Высоцкий играл Дон Гуана, чутко вчитавшись в пушкинские строки. Его рыцарь греха грешил не ради мелких радостей тела, не ради греха как такового.
Когда в первой сцене Дон Гуан замечал скорбную женскую фигуру в черном, слышал полудетский голосок: «Отец мой, отворите»,— его пылкое воображение поэта любви рисовало образ небесной чистоты и совершенной красоты. Непередаваемо произносил Высоцкий: «Слушай, Лепорелло, я с нею познакомлюсь»,— казалось бы, одну из самых бытовых фраз всего текста роли. Но в том, как она была сказана, слышался и вызов властям, запретившим ему бывать в Мадриде, и присяга гранда, и, главное, надежда на возрождение, на излечение от холодного разочарования. Потому что для этого Дон Гуана страсть — полнота жизни, пробуждение от духовной спячки. Менее всего в большой сцене с Доной Анной эротического возбуждения. Высоцкий играет здесь мятеж, сладость преодоления запрета, восторг поединка с чем-то, что заведомо не под силу преодолеть одному человеку,— поединка с установлениями ханжеского общества, с небом. Пушкинский герой представал человеком Возрождения, лишь случайно поставленным в тиски средневековых предписаний.
Александр Блок сформулировал три задания, три дела поэта: «...во-первых — освободить звуки из родной безначальной стихии; во-вторых — привести эти звуки в гармонию, дать им форму; в третьих — внести эту гармонию во внешний мир». Как поэт и певец, как артист Владимир Высоцкий честно осуществлял эти задания всю свою творческую жизнь.

◆ **Задание**: Перепишите слово в слово часть фрагмента о Высоцком в роли Дон Гуана, начиная со слов «Александр Блок сформулировал» и заканчивая словами «свою творческую жизнь.».

◆ **Представленные данные**:
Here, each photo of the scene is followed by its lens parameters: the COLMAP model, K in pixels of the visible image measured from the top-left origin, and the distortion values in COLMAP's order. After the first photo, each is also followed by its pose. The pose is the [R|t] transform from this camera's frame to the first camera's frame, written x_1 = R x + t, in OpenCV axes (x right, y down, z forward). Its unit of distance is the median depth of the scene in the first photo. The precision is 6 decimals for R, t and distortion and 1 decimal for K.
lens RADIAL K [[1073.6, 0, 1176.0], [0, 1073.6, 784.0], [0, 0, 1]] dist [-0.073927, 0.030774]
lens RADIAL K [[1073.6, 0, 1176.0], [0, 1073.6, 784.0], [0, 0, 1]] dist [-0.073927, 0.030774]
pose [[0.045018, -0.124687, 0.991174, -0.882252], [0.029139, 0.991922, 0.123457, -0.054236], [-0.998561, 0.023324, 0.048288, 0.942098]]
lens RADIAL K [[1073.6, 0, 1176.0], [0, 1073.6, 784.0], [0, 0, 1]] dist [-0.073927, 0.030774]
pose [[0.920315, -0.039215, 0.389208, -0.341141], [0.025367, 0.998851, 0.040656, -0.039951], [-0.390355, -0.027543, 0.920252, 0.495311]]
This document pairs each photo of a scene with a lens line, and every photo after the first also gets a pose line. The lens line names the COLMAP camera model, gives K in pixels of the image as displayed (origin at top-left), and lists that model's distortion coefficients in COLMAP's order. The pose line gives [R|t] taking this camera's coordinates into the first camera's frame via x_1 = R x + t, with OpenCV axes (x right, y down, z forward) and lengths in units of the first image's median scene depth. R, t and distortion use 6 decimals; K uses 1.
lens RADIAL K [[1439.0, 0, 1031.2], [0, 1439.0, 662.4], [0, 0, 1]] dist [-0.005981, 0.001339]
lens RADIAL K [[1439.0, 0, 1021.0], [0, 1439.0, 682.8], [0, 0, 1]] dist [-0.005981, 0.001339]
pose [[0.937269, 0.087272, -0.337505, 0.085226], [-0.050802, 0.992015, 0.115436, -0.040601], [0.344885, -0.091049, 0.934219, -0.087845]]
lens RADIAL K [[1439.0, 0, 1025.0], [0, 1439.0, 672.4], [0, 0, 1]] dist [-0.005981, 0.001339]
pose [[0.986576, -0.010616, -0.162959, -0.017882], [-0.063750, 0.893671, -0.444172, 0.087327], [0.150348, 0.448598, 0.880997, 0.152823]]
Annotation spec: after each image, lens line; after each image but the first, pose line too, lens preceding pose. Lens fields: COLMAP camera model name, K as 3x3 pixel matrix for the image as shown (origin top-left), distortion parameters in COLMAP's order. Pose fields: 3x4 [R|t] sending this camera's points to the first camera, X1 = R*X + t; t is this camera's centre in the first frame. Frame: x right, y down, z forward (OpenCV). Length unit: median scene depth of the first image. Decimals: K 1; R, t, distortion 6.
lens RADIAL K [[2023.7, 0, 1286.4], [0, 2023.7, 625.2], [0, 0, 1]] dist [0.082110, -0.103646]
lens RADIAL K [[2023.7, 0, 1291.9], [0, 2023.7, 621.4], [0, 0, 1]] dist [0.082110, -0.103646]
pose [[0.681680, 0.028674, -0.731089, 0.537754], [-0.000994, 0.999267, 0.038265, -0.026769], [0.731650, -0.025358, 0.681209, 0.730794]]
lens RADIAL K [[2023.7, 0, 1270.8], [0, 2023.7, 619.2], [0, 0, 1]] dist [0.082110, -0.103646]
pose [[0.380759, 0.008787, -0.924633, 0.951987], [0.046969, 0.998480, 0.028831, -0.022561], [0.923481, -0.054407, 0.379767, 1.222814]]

◆ **Выполненное задание**:
Александр Блок сформулировал три задания, три дела поэта: «...во-первых — освободить звуки из родной безначальной стихии; во-вторых — привести эти звуки в гармонию, дать им форму; в третьих — внести эту гармонию во внешний мир». Как поэт и певец, как артист Владимир Высоцкий честно осуществлял эти задания всю свою творческую жизнь.